## Exercise objective
After locating the line with "top:446px; width:13px; height:13px;", reproduce that line and every one following it exactly, up to the end of the entries.

Web interface edit records:
====================

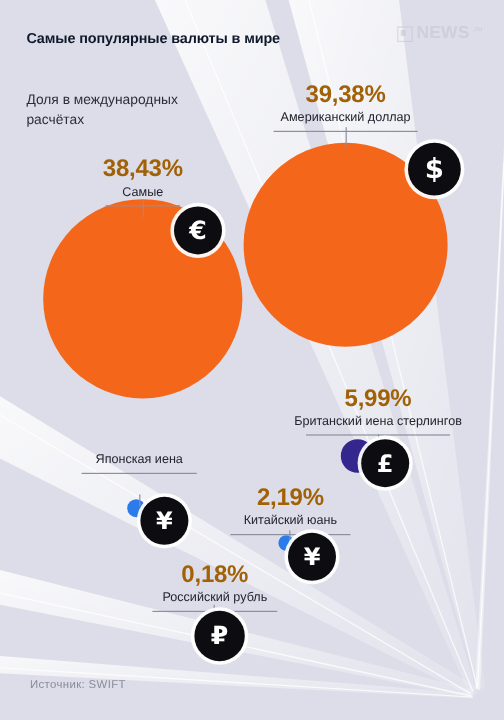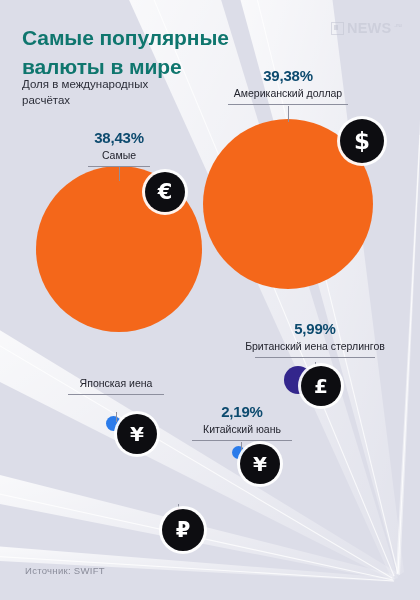--- a/index.html
+++ b/index.html
@@ -28,24 +28,24 @@
     width: 420px; height: 600px;
     z-index: 0;
   }
 
   
   .title {
     position: absolute;
     left: 22px;
     top: 24px;
     width: 270px;
-    font-size: 21px;
+    font-size: 12px;
     font-weight: bold;
     line-height: 1.38;
-    color: #0f766e;
+    color: #0f172a;
     letter-spacing: -0.1px;
     z-index: 6;
   }
   .subtitle {
     position: absolute;
     left: 22px;
     top: 76px;
     width: 150px;
     font-size: 11.5px;
     line-height: 1.42;
@@ -101,23 +101,23 @@
   }
 
   
   .label {
     position: absolute;
     z-index: 7;
     text-align: center;
     white-space: nowrap;
   }
   .label .pct {
-    font-size: 15px;
-    font-weight: bold;
-    color: #0c4a6e;
+    font-size: 20px;
+    font-weight: bold;
+    color: #a16207;
     letter-spacing: -0.2px;
     line-height: 1.1;
   }
   .label .name {
     font-size: 10.5px;
     color: #23242e;
     line-height: 1.35;
     margin-top: 1px;
   }
   .label .rule {
@@ -235,18 +235,23 @@
   <div class="bubble" style="left:232px; top:446px; width:13px; height:13px; background:#2b7bea;"></div>
   <div class="label" style="left:182px; top:404px; width:120px;">
     <div class="pct">2,19%</div>
     <div class="name">Китайский юань</div>
     <div class="rule" style="width:100px;"></div>
   </div>
   <div class="leader" style="left:241px; top:442px; height:9px;"></div>
   <div class="badge" style="left:240px; top:444px; width:40px; height:40px; font-size:20px;">¥</div>
 
   <div class="bubble" style="left:176px; top:508px; width:5px; height:5px; background:#e6197f;"></div>
+  <div class="label" style="left:114px; top:468px; width:130px;">
+    <div class="pct">0,18%</div>
+    <div class="name">Российский рубль</div>
+    <div class="rule" style="width:104px;"></div>
+  </div>
   <div class="leader" style="left:178px; top:504px; height:8px;"></div>
   <div class="badge" style="left:162px; top:509px; width:42px; height:42px; font-size:21px;">₽</div>
 
   <div class="source">Источник: SWIFT</div>
 
 </div>
 
 </body></html>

====================

## Task output
   <div class="bubble" style="left:232px; top:446px; width:13px; height:13px; background:#2b7bea;"></div>
   <div class="label" style="left:182px; top:404px; width:120px;">
     <div class="pct">2,19%</div>
     <div class="name">Китайский юань</div>
     <div class="rule" style="width:100px;"></div>
   </div>
   <div class="leader" style="left:241px; top:442px; height:9px;"></div>
   <div class="badge" style="left:240px; top:444px; width:40px; height:40px; font-size:20px;">¥</div>
 
   <div class="bubble" style="left:176px; top:508px; width:5px; height:5px; background:#e6197f;"></div>
+  <div class="label" style="left:114px; top:468px; width:130px;">
+    <div class="pct">0,18%</div>
+    <div class="name">Российский рубль</div>
+    <div class="rule" style="width:104px;"></div>
+  </div>
   <div class="leader" style="left:178px; top:504px; height:8px;"></div>
   <div class="badge" style="left:162px; top:509px; width:42px; height:42px; font-size:21px;">₽</div>
 
   <div class="source">Источник: SWIFT</div>
 
 </div>
 
 </body></html>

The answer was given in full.